**Provided data**
^^^^^^^^^^^^^^^^

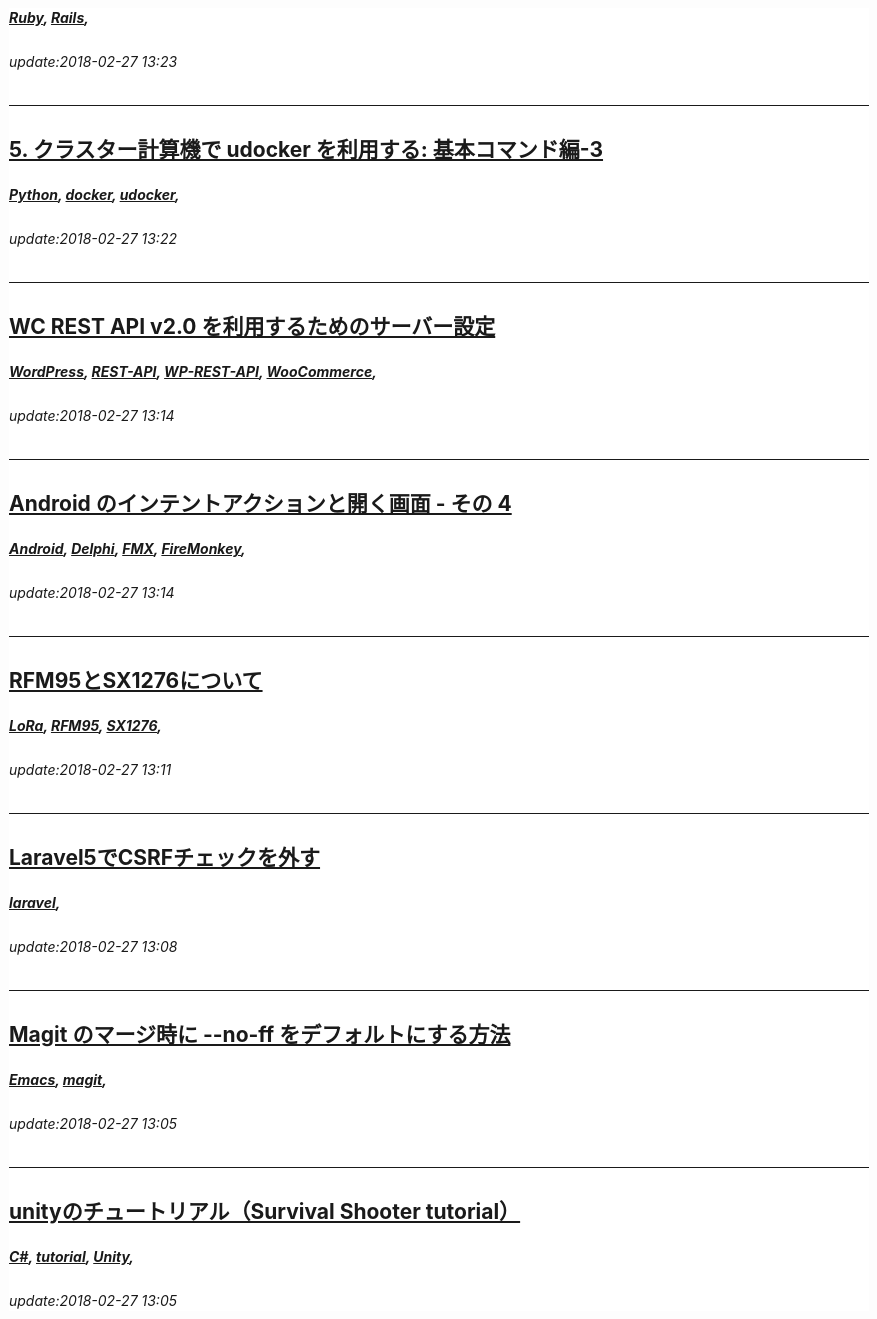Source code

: ##### [Ruby](https://qiita.com/tags/Ruby), [Rails](https://qiita.com/tags/Rails), 
###### update:2018-02-27 13:23
---
## [5. クラスター計算機で udocker を利用する: 基本コマンド編-3](https://qiita.com/percipere/items/73623b7f658c46356c95)
##### [Python](https://qiita.com/tags/Python), [docker](https://qiita.com/tags/docker), [udocker](https://qiita.com/tags/udocker), 
###### update:2018-02-27 13:22
---
## [WC REST API v2.0 を利用するためのサーバー設定](https://qiita.com/shoheitanaka/items/1071cb91d5fbd2753f8a)
##### [WordPress](https://qiita.com/tags/WordPress), [REST-API](https://qiita.com/tags/REST-API), [WP-REST-API](https://qiita.com/tags/WP-REST-API), [WooCommerce](https://qiita.com/tags/WooCommerce), 
###### update:2018-02-27 13:14
---
## [Android のインテントアクションと開く画面 - その 4](https://qiita.com/CYonezawa/items/7bd18ce521de1a5709de)
##### [Android](https://qiita.com/tags/Android), [Delphi](https://qiita.com/tags/Delphi), [FMX](https://qiita.com/tags/FMX), [FireMonkey](https://qiita.com/tags/FireMonkey), 
###### update:2018-02-27 13:14
---
## [RFM95とSX1276について](https://qiita.com/sugasaki/items/3cd677ef0be773aecbf8)
##### [LoRa](https://qiita.com/tags/LoRa), [RFM95](https://qiita.com/tags/RFM95), [SX1276](https://qiita.com/tags/SX1276), 
###### update:2018-02-27 13:11
---
## [Laravel5でCSRFチェックを外す](https://qiita.com/kiyc/items/c19dd879397237d00ab6)
##### [laravel](https://qiita.com/tags/laravel), 
###### update:2018-02-27 13:08
---
## [Magit のマージ時に --no-ff をデフォルトにする方法](https://qiita.com/__hage/items/eb7c1896171233bdde43)
##### [Emacs](https://qiita.com/tags/Emacs), [magit](https://qiita.com/tags/magit), 
###### update:2018-02-27 13:05
---
## [unityのチュートリアル（Survival Shooter tutorial）](https://qiita.com/honnoricat/items/becd269da541825be258)
##### [C#](https://qiita.com/tags/C#), [tutorial](https://qiita.com/tags/tutorial), [Unity](https://qiita.com/tags/Unity), 
###### update:2018-02-27 13:05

^^^^^^^^^^^^^^^^

All lines of the material that contain the string "udocker" are to be copied.

## [5. クラスター計算機で udocker を利用する: 基本コマンド編-3](https://qiita.com/percipere/items/73623b7f658c46356c95)
##### [Python](https://qiita.com/tags/Python), [docker](https://qiita.com/tags/docker), [udocker](https://qiita.com/tags/udocker), 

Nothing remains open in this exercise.